*DOCUMENT EXCERPT*
=-=-=-=-=
Jazz enthusiast David W. Niven spent his life collecting recordings from the early years of jazz. In the 1920s, when Niven was a child, he bought jazz records with money earned from his paper route. By the 1940s, he had thousands of LPs. He passed away in 1993, but with an increased interest in this era of jazz in recent years and the advent of the Internet, his collection reached the public. Recordings, of course, include many New Orleans artists: Louis Armstrong, Sidney Bechet, and Jelly Roll Morton, among others. Also included in the collection are other highly influential musicians of the early jazz eras, including Thelonious Monk, Chet Baker, Charlie Parker, Duke Ellington, Frank Sinatra, and more.
=-=-=-=-=
*INSTRUCTIONS*
1. From the passage about the jazz collection above, transcribe word for word the part that opens with the words containing "Jazz enthusiast David" and closes with "Sinatra, and more.".
2. According to the passage about the jazz collection, how did Niven pay for the jazz records he bought as a child?
3. Write what comes next in the passage about the jazz collection, picking up after its final sentence.
=-=-=-=-=
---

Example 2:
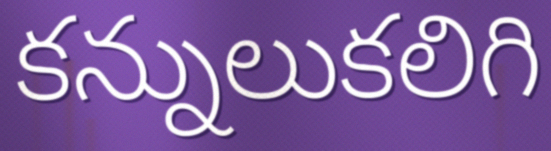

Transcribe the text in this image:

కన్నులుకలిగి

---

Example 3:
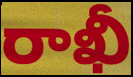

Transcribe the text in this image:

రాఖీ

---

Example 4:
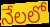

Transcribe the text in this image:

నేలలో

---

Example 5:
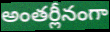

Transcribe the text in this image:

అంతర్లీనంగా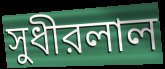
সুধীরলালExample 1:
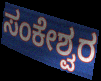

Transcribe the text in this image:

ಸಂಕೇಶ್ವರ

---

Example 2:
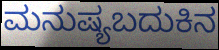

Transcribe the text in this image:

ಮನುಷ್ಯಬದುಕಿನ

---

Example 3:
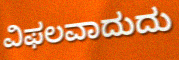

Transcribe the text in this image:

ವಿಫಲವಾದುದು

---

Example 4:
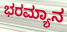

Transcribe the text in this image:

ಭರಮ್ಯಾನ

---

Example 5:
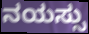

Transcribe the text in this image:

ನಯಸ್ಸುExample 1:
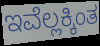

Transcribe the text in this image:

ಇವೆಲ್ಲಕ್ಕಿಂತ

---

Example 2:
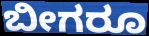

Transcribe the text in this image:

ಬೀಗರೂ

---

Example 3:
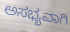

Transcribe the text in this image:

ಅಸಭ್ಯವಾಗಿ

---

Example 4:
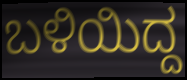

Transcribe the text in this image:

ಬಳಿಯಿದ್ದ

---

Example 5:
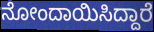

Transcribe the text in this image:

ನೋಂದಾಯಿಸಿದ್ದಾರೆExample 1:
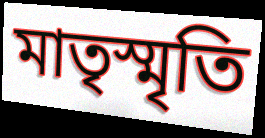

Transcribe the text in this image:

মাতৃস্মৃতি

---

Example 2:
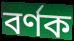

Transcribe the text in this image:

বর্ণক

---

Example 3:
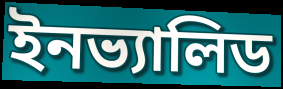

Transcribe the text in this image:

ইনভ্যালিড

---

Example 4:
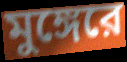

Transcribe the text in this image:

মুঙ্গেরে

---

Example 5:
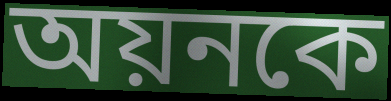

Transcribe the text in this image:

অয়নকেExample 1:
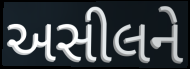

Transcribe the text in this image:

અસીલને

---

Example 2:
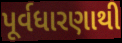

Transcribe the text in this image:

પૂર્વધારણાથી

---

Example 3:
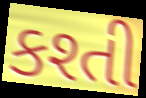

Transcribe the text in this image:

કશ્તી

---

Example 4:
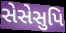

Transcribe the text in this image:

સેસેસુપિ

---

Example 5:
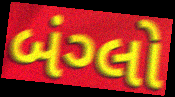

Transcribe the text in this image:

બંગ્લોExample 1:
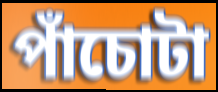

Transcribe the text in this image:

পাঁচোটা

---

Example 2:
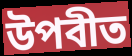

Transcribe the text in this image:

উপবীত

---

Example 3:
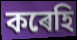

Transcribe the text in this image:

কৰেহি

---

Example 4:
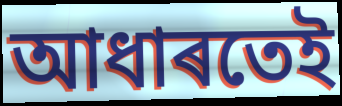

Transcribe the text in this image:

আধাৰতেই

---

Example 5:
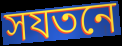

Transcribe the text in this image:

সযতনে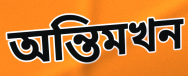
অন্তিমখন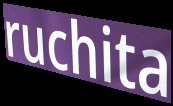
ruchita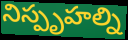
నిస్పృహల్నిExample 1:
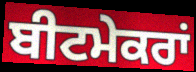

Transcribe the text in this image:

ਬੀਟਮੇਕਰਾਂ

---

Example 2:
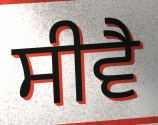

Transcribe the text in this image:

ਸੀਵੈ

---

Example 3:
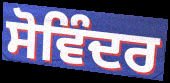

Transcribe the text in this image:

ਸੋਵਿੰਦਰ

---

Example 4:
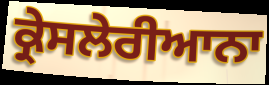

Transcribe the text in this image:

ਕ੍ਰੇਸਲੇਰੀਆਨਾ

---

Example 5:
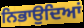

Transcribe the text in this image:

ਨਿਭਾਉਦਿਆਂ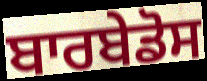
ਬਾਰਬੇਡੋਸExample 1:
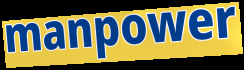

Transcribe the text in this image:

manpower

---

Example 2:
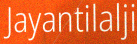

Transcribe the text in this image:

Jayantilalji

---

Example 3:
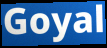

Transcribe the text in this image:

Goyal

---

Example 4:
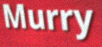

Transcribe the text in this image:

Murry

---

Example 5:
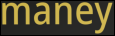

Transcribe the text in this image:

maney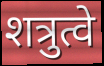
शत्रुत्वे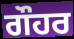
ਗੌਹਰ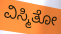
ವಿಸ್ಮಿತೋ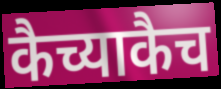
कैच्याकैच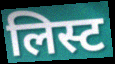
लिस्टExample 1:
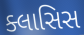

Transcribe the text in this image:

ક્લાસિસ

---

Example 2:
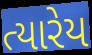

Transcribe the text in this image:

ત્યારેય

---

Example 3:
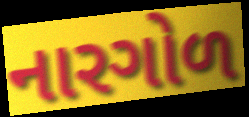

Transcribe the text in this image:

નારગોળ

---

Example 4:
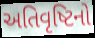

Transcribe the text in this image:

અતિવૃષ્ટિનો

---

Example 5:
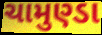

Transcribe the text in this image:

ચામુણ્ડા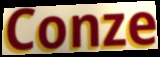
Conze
=-=-=-=-=
*RESULTS*
1.
Jazz enthusiast David W. Niven spent his life collecting recordings from the early years of jazz. In the 1920s, when Niven was a child, he bought jazz records with money earned from his paper route. By the 1940s, he had thousands of LPs. He passed away in 1993, but with an increased interest in this era of jazz in recent years and the advent of the Internet, his collection reached the public. Recordings, of course, include many New Orleans artists: Louis Armstrong, Sidney Bechet, and Jelly Roll Morton, among others. Also included in the collection are other highly influential musicians of the early jazz eras, including Thelonious Monk, Chet Baker, Charlie Parker, Duke Ellington, Frank Sinatra, and more.

2. He used money earned from his paper route.

3.
Archive.org is now hosting digitized versions of over 1000 hours of music from Niven's vast collection. You can stream/download all of it, including scans of liner cards that accompany each recording. The digitized versions were created by cassette tapes that Niven made in the 1980s and early 1990s, which he prefaced with audio commentary that provides background information on each recording.

Archivist Kevin J. Powers, who digitized the cassettes, states that the collection “represents the very finest American music of the twentieth century, and because Mr. Niven took the time and care to record these commentaries, he has produced a library that is accessible to everyone from jazz aficionados to jazz novices.”